ジョナサン・ヒックマン (著), ヴァレリオ・スキーティ (イラスト), ステファノ・カセッリ (イラスト)
インフェルノあらすじ引用(引用元:上記リンクページより)
評議会の意に反して、最愛の妻・デスティニーを秘密裏に復活させたミスティーク。
予想外の事態に警戒心をあらわにしたのは、ミュータント滅亡を阻止するべく転生を繰り返してきたモイラ・マクタガートだった。
モイラ、そしてプロフェッサーX、マグニートーはミュータントの未来のために、ミスティークたちを排除しようとするが……。
ミュータント同士の争いがこれまでにないほど激化し、楽園クラコアが地獄の業火に焼かれる!
『 ハウス・オブ・X /パワーズ・オブ・X』から続くX-MEN サーガ第一部がついに完結!
■感想
ハウス・オブ・X/パワーズ・オブ・X から続く物語の終焉です。
この一連の物語は、新たなミュータント達の立場を描くとともに、「モイラの物語」でした。
登場こそほとんどしなくとも、彼女の存在が常に裏にありました。
しかし、ここでついに、デスティニーの復活を何度も拒まれたミスティークの反逆です。
これまでは、彼女がうまく使われる様子が描かれてきましたが、今回は彼女のほうが一枚上手でした。
モイラの存在と彼女から見せられたいくつもの未来をどうにかすべく動きながらも、誰にもそれを話していたなかったマグナスとエグゼビアが痛手を追います。
彼らも決して悪意を持ってではなかったはずですが、少し考え方が古かったのかもしれません。
自分達だけで何もかも背負おうとしすぎ、そしてそれが傲慢に映ってしまったゆえの結果。
しかし、ダグの存在によって未来が不確定に。
彼がウォーロックのことを隠していたのはこれを隠すためだったと思われます。
誰かが死んだ、というわけではないにもかかわらず、ほんのりと後味の悪さが残る物語でした。
面白くなかったわけでもなく、消化不良というわけでもなく、完成はされていました。

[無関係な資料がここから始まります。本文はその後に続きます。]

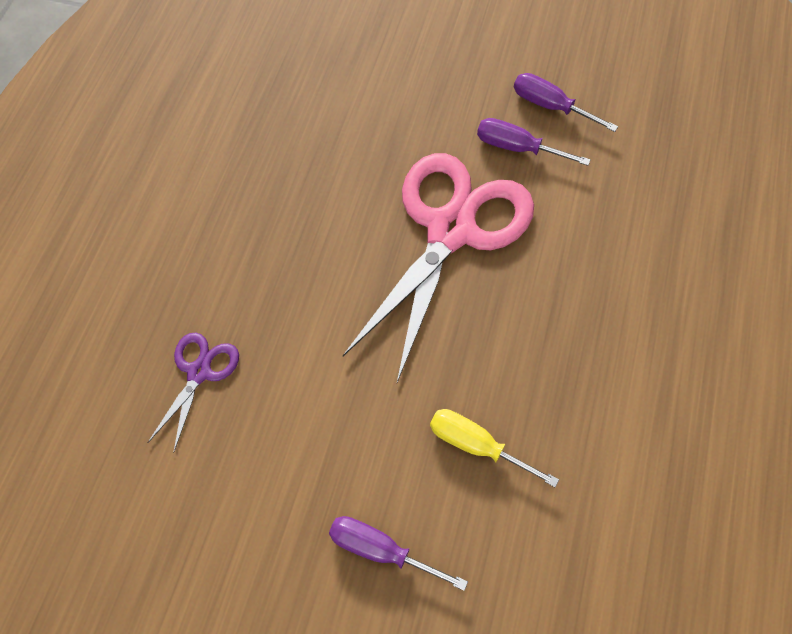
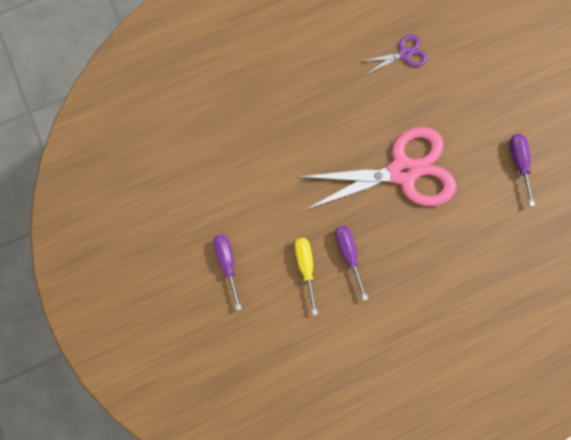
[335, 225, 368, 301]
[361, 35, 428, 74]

ただ「ハッピーエンドではなかった」という感じです。
モイラは追放され、ニムロッドの脅威も残ったまま、評議会には不穏な者たちが座り、秘密を共有してゆく。
「不確定がこれからも続いていく」というのは現実と同じ、これがリアリティと呼ぶものなのかもしれません。
信頼できる人物として描かれながらもどこか裏がありそうなコロッサスについても、今後の展開が待たれます。